Réimplanter son atelier

Gain
de productivité.
Limiter
les efforts inutiles (moins d’arrêts de travail).
Réduire
les délais de production.
Ce qu’il faut bien comprendre c’est qu’il n’y a pas de
contre-indication à changer une implantation chaque fois que c’est nécessaire. Adapter
au fur et à mesure chaque fois que c’est utile. Du moment que cela est fait
plus vite que la concurrence.
En réalisant la cartographie de la chaîne de valeur et
en effectuant l’analyse rouge vert, on obtient, après réflexion, une image de
l’idéal permettant par la suite de nous aider dans notre réimplantation.
Les étapes de la réimplantation sont les
suivantes :
- Il faut constituer une équipe composée des
personnes représentant chaque fonction, fabrication, bureau, si possible
commercial. Ce comité sera chargé d’examiner les avantages et les
inconvénients de chacune des propositions.

____________

## Objectif visé
Recopiez intégralement, sans rien modifier, le texte ci-dessus sur la réimplantation d’un atelier.

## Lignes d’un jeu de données

____________

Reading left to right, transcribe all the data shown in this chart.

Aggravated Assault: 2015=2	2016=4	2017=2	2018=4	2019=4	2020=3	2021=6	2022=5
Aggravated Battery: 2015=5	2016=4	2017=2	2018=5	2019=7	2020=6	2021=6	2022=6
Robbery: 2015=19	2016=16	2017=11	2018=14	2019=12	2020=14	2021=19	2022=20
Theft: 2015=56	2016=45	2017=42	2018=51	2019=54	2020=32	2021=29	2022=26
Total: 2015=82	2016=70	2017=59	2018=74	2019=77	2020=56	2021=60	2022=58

____________

## Corrigé proposé
Réimplanter son atelier

Gain
de productivité.
Limiter
les efforts inutiles (moins d’arrêts de travail).
Réduire
les délais de production.
Ce qu’il faut bien comprendre c’est qu’il n’y a pas de
contre-indication à changer une implantation chaque fois que c’est nécessaire. Adapter
au fur et à mesure chaque fois que c’est utile. Du moment que cela est fait
plus vite que la concurrence.
En réalisant la cartographie de la chaîne de valeur et
en effectuant l’analyse rouge vert, on obtient, après réflexion, une image de
l’idéal permettant par la suite de nous aider dans notre réimplantation.
Les étapes de la réimplantation sont les
suivantes :
- Il faut constituer une équipe composée des
personnes représentant chaque fonction, fabrication, bureau, si possible
commercial. Ce comité sera chargé d’examiner les avantages et les
inconvénients de chacune des propositions.